10. The method according to claim 9, wherein the hydrogen concentration in the pharmaceutical composition is 1.0% to 2.0%.

11. The method according to claim 1, wherein the cardiopulmonary arrest is caused by acute myocardial infarction, cardiomyopathy or hyperkalemia.

12. The method according to claim 1, wherein the hydrogen gas is provided by a hydrogen gas generation apparatus or a container containing the hydrogen gas.

13. The method according to claim 12, wherein the hydrogen gas generation apparatus generates hydrogen generation by water electrolysis.
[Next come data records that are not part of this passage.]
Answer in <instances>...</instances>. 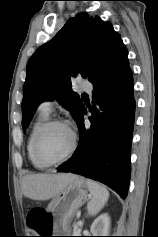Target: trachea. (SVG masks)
<instances>
[{"label": "trachea", "instance_id": "3493384b", "mask_svg": "<svg viewBox=\"0 0 158 237\" xmlns=\"http://www.w3.org/2000/svg\"><path fill=\"white\" fill-rule=\"evenodd\" d=\"M82 96H83V97H87V94L83 93Z\"/></svg>", "mask_w": 158, "mask_h": 237}]
</instances>
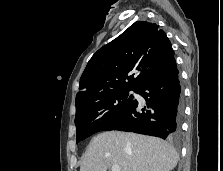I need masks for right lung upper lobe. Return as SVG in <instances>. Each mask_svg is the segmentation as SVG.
<instances>
[{"label": "right lung upper lobe", "mask_w": 223, "mask_h": 171, "mask_svg": "<svg viewBox=\"0 0 223 171\" xmlns=\"http://www.w3.org/2000/svg\"><path fill=\"white\" fill-rule=\"evenodd\" d=\"M173 60L165 32L155 23L135 22L89 60L80 78L76 109L115 92L136 91Z\"/></svg>", "instance_id": "1"}]
</instances>
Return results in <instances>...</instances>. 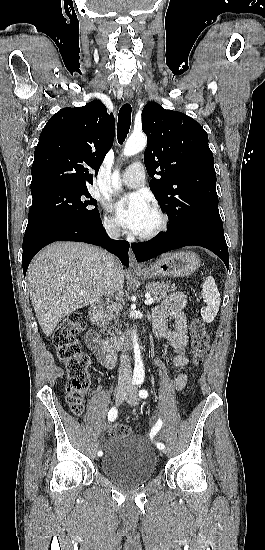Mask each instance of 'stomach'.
<instances>
[{
  "instance_id": "0dacf381",
  "label": "stomach",
  "mask_w": 265,
  "mask_h": 550,
  "mask_svg": "<svg viewBox=\"0 0 265 550\" xmlns=\"http://www.w3.org/2000/svg\"><path fill=\"white\" fill-rule=\"evenodd\" d=\"M200 266L198 255L190 251L164 254L155 263L147 265L136 274L145 279L157 277H187Z\"/></svg>"
}]
</instances>
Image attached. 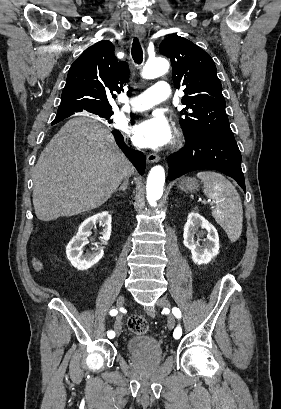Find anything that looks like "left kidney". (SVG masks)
<instances>
[{"label":"left kidney","instance_id":"1","mask_svg":"<svg viewBox=\"0 0 281 409\" xmlns=\"http://www.w3.org/2000/svg\"><path fill=\"white\" fill-rule=\"evenodd\" d=\"M206 229L207 239L203 245L195 241L194 237L199 229ZM183 243L187 249H190L192 255L191 259L196 265H207L211 259H214L219 253V237L218 233L204 217L199 215L197 209L191 211L187 217V223L184 225Z\"/></svg>","mask_w":281,"mask_h":409}]
</instances>
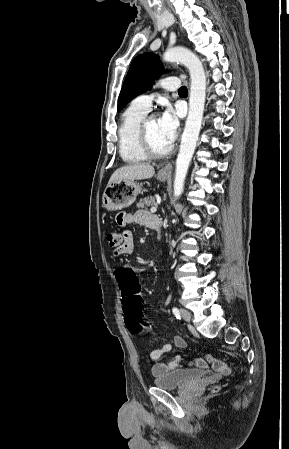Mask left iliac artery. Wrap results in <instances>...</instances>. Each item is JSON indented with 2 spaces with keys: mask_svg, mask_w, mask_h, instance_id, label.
<instances>
[{
  "mask_svg": "<svg viewBox=\"0 0 289 449\" xmlns=\"http://www.w3.org/2000/svg\"><path fill=\"white\" fill-rule=\"evenodd\" d=\"M172 312H173V314H174L178 319L181 318L180 311H179L178 308L173 307Z\"/></svg>",
  "mask_w": 289,
  "mask_h": 449,
  "instance_id": "obj_1",
  "label": "left iliac artery"
}]
</instances>
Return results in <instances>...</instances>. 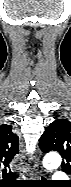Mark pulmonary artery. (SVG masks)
I'll list each match as a JSON object with an SVG mask.
<instances>
[{"label": "pulmonary artery", "mask_w": 71, "mask_h": 187, "mask_svg": "<svg viewBox=\"0 0 71 187\" xmlns=\"http://www.w3.org/2000/svg\"><path fill=\"white\" fill-rule=\"evenodd\" d=\"M54 178H55V179H58V180H62V179L67 178V176H66V174L63 173V172H57V173L54 175Z\"/></svg>", "instance_id": "1"}]
</instances>
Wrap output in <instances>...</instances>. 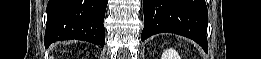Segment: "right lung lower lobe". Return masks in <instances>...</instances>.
Listing matches in <instances>:
<instances>
[{"instance_id": "98d812e1", "label": "right lung lower lobe", "mask_w": 261, "mask_h": 59, "mask_svg": "<svg viewBox=\"0 0 261 59\" xmlns=\"http://www.w3.org/2000/svg\"><path fill=\"white\" fill-rule=\"evenodd\" d=\"M108 0H49L45 46L78 39L104 46L103 25Z\"/></svg>"}]
</instances>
14. The method according to claim 12, wherein the container contains a mixed gas of the hydrogen gas and nitrogen gas.

15. The method according to claim 12, wherein the hydrogen gas generation apparatus or the container comprises a device for gas inhalation, together with piping connected to the apparatus or the container and an inhalation means for gas inhalation connected to the piping.

16. The method according to claim 15, wherein the device for gas inhalation further comprises an oxygen gas generation apparatus or a container containing oxygen gas.

17. The method according to claim 15, wherein the device for gas inhalation further comprises a means which controls a gas flow rate to the inhalation means.